* DIRECTIVE: Where the records hold the string "Mobiler", show the whole line it sits on.

(Dataset entries)
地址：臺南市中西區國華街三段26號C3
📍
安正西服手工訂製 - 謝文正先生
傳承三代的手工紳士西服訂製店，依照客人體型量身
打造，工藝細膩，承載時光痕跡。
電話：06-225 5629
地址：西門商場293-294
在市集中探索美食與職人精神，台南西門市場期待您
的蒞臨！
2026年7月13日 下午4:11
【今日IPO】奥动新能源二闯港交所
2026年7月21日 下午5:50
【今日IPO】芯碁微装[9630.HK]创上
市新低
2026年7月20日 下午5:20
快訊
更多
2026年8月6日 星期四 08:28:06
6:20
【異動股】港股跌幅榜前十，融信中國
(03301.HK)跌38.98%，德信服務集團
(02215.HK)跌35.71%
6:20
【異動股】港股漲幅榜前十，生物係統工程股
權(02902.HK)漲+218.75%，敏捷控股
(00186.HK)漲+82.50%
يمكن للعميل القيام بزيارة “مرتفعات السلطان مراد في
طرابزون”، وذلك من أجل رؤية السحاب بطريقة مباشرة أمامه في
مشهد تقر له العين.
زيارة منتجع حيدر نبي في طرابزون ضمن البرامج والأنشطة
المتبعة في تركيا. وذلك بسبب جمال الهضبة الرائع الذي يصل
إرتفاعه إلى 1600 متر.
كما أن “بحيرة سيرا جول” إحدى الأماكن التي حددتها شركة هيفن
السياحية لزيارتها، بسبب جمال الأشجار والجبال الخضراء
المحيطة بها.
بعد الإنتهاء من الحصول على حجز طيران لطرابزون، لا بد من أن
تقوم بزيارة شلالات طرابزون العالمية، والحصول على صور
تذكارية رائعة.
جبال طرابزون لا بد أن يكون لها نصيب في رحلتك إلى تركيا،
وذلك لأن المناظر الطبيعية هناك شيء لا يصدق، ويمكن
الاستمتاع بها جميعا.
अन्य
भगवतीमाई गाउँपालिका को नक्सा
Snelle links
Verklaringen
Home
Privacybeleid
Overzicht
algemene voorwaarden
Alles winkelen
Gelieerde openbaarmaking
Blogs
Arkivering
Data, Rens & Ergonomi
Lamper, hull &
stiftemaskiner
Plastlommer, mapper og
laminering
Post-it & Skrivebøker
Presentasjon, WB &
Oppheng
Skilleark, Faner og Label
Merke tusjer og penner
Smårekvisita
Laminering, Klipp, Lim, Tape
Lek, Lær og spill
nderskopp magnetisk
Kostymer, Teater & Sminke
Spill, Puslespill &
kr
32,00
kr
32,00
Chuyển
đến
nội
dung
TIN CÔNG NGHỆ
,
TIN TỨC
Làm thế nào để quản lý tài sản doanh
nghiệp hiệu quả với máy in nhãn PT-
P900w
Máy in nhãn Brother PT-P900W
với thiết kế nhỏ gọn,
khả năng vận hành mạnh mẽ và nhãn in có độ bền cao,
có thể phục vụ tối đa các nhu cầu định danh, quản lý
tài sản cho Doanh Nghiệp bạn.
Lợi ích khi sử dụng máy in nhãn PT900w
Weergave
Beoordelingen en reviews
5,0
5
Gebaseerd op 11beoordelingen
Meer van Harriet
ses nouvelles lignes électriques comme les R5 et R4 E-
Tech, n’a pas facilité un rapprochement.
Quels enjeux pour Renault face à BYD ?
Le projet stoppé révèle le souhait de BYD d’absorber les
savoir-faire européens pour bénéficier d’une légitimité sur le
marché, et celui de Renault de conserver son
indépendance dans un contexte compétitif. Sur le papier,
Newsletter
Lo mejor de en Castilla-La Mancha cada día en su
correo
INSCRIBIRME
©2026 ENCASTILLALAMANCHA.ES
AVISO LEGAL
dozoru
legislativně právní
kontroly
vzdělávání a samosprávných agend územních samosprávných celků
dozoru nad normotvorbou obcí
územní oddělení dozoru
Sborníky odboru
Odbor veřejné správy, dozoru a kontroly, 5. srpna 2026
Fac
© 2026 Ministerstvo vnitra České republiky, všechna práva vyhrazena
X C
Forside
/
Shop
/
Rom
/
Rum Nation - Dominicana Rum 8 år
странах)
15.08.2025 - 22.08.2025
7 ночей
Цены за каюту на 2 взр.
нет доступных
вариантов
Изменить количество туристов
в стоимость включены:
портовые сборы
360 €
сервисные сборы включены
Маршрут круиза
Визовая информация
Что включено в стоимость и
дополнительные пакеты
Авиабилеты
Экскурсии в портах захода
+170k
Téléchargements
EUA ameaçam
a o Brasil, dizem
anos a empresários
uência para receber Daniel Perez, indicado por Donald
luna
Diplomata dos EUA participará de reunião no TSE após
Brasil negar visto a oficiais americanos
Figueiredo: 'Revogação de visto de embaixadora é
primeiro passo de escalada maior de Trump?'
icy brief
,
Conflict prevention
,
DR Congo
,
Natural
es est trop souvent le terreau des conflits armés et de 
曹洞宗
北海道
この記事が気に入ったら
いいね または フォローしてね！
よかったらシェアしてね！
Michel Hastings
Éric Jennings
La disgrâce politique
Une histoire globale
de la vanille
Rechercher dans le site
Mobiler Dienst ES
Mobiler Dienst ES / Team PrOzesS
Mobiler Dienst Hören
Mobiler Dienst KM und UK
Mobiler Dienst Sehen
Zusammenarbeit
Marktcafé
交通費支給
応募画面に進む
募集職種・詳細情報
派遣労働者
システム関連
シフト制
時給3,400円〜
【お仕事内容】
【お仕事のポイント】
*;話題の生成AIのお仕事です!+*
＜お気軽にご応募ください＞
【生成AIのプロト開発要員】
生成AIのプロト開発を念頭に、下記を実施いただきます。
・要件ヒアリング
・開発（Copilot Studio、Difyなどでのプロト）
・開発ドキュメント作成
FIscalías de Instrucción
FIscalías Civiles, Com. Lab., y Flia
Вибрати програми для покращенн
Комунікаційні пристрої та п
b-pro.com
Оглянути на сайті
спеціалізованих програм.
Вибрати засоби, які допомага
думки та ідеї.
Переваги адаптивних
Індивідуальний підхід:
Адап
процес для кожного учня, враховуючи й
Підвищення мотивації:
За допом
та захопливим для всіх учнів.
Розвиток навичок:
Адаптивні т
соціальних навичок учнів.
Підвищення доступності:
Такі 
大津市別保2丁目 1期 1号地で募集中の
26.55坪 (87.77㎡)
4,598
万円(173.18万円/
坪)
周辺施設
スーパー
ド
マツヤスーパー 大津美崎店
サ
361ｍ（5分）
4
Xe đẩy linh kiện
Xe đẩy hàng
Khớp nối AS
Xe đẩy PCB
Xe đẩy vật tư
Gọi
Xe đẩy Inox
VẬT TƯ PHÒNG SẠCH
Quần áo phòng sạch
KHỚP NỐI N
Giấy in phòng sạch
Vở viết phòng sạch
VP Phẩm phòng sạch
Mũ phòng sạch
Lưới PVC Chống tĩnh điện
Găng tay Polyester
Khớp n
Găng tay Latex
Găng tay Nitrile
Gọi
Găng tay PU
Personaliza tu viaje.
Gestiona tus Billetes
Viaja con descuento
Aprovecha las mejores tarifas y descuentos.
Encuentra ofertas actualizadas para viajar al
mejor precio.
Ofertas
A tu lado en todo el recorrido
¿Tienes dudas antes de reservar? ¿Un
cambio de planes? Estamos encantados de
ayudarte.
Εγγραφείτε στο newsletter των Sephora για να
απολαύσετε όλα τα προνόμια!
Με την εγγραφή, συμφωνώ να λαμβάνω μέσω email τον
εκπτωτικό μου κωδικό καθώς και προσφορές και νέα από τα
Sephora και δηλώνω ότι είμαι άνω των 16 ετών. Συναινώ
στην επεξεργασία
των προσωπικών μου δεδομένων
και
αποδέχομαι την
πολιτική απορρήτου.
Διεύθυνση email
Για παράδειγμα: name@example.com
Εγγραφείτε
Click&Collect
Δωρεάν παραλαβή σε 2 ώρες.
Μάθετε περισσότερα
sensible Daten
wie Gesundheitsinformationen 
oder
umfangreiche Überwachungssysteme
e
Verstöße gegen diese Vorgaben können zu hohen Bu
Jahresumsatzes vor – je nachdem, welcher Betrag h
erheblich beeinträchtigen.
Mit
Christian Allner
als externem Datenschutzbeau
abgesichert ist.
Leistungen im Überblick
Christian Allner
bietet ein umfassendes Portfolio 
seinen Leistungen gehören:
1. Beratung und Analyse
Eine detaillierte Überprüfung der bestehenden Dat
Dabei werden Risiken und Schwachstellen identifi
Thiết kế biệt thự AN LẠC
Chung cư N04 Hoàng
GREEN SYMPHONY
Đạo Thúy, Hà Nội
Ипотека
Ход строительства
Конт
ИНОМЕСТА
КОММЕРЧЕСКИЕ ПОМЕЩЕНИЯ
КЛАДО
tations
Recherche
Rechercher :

* WRITTEN SOLUTION:
Mobiler Dienst ES
Mobiler Dienst ES / Team PrOzesS
Mobiler Dienst Hören
Mobiler Dienst KM und UK
Mobiler Dienst Sehen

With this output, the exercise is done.